I have never really viewed swatching in this light, but I must say the way this writer describes it is almost – seductive. Perhaps I will even give it a try.

It occurred to me that my little dabs of micro-fiction are like swatches, too.

And not just an exercise to warm up the creative juices ready for real writing, but fun and productive in and of themselves. I can play with a character, a plot idea, a voice, an interaction, a perspective, a tense, a narrative style that I might not otherwise have tried out, a scenario that would not otherwise have occurred to me. I’ve only committed myself to half an hour or so of the thing, so I can let loose and see if it works. Why not write a silly poem? Travel into the future and see how it all panned out? Chuck a modern clown into ancient Rome?

I could make several swatches of the the same stitch pattern in different yarns or at different gauges – or the same yarn in different patterns or with different hooks. And I can write a little series of connected pieces, each time from a different perspective or in a different voice or – you get the idea.

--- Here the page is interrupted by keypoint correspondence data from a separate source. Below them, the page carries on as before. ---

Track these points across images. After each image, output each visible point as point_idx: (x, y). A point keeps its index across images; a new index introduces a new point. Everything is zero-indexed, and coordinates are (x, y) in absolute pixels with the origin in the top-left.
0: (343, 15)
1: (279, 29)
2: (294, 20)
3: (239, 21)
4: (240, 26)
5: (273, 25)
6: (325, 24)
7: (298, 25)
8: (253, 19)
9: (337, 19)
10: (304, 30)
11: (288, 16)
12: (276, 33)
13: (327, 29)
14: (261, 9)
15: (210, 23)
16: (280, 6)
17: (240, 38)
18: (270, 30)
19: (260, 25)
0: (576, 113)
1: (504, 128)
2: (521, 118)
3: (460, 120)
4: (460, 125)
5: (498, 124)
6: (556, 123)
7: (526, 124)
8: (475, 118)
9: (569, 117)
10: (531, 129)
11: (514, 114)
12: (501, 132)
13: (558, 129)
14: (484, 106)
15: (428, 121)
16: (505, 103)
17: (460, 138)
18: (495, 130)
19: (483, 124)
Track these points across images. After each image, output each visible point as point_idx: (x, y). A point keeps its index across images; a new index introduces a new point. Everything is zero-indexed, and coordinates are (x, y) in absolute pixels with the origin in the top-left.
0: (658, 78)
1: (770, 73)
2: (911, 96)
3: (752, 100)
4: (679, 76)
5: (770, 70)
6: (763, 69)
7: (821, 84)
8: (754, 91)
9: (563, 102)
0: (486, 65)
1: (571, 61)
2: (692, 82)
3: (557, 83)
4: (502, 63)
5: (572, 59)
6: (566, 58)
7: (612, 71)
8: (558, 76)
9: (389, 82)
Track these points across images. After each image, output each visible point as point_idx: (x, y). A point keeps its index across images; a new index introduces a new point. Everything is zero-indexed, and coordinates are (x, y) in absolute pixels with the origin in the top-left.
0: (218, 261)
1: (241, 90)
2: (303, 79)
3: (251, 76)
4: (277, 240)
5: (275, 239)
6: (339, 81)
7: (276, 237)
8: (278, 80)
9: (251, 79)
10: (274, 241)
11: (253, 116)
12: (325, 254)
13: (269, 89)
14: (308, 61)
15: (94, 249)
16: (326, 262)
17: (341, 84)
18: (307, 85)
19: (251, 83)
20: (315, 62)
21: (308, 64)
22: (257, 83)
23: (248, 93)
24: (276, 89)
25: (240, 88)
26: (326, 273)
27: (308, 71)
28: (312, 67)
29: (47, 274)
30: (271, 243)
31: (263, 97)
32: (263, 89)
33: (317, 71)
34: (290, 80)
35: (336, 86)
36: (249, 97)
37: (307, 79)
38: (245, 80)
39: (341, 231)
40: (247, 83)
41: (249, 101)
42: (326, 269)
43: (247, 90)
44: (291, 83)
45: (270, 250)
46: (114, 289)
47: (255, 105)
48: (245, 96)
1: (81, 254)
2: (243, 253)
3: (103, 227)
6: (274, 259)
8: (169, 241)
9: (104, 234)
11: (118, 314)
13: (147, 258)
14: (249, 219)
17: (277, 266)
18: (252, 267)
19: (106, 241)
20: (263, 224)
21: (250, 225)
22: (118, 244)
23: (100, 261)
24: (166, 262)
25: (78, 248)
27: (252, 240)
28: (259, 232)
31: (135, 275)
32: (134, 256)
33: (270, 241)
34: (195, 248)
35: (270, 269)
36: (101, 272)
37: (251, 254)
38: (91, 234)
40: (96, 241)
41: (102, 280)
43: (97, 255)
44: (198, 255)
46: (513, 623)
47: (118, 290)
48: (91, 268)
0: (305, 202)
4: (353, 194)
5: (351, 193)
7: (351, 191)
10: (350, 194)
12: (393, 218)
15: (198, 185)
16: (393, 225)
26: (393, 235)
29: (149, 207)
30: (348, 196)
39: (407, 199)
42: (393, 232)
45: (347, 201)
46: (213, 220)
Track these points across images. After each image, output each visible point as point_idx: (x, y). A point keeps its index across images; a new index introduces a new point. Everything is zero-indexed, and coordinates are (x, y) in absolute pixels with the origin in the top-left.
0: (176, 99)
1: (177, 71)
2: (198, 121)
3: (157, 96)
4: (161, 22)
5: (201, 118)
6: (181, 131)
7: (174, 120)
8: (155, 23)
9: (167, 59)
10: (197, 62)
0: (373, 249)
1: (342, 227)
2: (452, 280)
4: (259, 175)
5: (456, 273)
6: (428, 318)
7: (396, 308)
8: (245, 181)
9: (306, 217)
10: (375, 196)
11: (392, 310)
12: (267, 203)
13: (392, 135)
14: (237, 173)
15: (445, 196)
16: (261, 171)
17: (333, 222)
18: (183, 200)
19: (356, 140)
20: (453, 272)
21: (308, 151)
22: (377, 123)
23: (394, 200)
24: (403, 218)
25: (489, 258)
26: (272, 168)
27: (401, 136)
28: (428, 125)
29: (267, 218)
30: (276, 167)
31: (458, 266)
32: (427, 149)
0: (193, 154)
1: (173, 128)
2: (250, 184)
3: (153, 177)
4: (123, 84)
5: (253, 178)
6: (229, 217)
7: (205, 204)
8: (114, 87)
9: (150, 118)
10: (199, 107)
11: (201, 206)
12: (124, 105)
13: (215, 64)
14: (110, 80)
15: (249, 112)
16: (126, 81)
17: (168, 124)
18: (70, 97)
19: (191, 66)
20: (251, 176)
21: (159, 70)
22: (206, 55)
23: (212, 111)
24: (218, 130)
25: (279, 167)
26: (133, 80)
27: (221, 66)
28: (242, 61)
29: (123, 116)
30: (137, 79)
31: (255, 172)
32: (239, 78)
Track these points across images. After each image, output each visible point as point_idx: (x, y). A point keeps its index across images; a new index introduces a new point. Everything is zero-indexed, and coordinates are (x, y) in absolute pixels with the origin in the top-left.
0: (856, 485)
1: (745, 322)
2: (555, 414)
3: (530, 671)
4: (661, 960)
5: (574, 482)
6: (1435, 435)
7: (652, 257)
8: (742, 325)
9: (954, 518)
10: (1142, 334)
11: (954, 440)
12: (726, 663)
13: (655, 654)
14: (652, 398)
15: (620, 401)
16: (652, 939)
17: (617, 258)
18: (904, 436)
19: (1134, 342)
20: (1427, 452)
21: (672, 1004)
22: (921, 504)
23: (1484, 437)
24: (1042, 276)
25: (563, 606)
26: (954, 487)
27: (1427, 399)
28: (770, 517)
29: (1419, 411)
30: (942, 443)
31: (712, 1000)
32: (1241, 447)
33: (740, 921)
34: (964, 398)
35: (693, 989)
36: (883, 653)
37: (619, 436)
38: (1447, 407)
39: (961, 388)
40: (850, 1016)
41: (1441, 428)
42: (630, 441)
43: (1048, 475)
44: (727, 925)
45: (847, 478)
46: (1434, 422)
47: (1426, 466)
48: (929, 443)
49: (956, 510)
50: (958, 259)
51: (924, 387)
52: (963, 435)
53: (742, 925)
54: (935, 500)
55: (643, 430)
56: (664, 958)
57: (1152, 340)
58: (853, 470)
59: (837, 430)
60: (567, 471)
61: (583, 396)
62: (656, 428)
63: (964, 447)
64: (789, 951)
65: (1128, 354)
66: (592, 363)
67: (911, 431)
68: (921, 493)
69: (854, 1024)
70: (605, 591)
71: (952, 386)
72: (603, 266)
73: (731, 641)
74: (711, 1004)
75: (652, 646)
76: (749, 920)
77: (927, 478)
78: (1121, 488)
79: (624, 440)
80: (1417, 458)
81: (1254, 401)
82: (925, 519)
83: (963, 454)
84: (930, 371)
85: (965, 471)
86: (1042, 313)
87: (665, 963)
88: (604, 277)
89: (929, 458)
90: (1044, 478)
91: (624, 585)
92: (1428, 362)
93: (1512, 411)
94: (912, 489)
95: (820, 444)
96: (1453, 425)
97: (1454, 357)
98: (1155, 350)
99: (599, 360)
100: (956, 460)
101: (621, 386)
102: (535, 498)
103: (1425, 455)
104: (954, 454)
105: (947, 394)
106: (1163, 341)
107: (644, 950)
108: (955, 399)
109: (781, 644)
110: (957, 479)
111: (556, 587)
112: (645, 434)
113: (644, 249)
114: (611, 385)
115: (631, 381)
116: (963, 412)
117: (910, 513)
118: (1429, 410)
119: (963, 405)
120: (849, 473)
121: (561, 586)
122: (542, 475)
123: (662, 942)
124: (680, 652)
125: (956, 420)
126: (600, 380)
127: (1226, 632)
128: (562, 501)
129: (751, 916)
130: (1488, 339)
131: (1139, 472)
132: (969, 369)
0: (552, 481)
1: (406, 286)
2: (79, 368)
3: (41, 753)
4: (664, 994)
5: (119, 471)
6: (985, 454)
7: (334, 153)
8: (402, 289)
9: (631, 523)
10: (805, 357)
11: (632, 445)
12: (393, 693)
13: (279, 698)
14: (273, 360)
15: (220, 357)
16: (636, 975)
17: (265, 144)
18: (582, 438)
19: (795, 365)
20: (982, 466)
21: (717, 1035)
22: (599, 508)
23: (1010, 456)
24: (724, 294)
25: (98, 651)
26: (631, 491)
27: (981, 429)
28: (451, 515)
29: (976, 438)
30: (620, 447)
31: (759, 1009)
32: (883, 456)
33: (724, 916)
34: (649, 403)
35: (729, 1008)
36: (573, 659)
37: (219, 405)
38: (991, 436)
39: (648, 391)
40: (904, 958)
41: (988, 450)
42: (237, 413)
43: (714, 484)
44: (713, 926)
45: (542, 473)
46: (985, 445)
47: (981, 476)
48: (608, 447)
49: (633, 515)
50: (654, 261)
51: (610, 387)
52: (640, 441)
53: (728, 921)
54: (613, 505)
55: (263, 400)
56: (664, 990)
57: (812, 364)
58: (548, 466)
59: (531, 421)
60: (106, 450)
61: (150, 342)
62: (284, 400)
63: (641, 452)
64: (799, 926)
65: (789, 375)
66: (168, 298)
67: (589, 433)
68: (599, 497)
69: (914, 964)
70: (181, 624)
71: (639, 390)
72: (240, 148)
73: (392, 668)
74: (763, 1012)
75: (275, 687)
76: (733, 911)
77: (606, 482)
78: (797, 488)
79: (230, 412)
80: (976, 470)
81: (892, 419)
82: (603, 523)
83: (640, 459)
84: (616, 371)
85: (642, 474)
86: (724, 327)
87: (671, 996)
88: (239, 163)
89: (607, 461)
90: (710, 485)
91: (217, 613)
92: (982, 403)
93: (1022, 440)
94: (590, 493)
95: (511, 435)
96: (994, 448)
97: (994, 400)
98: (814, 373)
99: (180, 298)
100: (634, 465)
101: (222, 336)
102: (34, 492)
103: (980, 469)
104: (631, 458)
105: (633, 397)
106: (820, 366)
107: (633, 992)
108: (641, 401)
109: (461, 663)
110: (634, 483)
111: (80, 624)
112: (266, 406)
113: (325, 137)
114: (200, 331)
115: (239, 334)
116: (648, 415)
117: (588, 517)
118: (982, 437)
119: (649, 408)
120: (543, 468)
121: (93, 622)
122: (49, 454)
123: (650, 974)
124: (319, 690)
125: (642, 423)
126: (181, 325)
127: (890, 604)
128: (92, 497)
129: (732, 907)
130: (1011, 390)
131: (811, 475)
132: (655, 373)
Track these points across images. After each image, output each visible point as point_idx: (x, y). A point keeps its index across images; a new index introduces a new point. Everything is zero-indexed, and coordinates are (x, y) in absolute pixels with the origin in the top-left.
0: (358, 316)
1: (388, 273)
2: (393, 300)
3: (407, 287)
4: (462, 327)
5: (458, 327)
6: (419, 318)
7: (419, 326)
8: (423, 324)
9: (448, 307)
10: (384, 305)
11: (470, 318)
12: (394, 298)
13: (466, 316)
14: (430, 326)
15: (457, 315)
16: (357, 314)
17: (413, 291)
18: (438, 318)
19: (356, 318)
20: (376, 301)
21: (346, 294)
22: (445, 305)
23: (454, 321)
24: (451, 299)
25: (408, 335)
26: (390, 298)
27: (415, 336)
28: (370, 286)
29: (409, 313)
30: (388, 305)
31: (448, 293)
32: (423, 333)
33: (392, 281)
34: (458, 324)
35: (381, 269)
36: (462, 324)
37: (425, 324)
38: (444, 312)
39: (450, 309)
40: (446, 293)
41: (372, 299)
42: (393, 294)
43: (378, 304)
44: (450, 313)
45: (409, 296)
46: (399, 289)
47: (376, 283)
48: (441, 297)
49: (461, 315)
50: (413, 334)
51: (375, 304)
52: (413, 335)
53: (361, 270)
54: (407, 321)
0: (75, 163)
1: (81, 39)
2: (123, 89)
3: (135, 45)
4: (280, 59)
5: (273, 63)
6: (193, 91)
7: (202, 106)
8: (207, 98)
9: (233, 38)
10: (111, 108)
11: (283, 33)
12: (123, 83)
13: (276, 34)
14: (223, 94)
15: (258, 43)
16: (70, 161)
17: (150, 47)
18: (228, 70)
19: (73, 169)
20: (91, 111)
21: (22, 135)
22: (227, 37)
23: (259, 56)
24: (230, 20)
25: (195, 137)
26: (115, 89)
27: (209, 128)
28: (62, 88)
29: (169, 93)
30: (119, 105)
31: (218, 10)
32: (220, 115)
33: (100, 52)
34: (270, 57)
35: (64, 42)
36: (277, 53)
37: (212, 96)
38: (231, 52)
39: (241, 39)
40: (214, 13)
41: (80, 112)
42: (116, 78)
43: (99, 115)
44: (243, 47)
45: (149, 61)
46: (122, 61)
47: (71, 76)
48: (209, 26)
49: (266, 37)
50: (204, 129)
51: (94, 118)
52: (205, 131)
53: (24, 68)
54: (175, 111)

This thought makes me happy.

And in honour of the connection, I give you a sensation simile: the smell of merino.

Merino, freshly washed and still wet, smells like sheep. Like wet dog. Like the day we brought home orphan lambs and I cradled one little ewe-lamb in my arms and she scoured all over me. It’s evocative, it’s slightly unpleasant – like the taste of olives. And yet it promises so much, a softness like kitten-fur, colours limited only by your imagination (and the range of food-dyes at the corner shop).  It smells – it smells like yellow.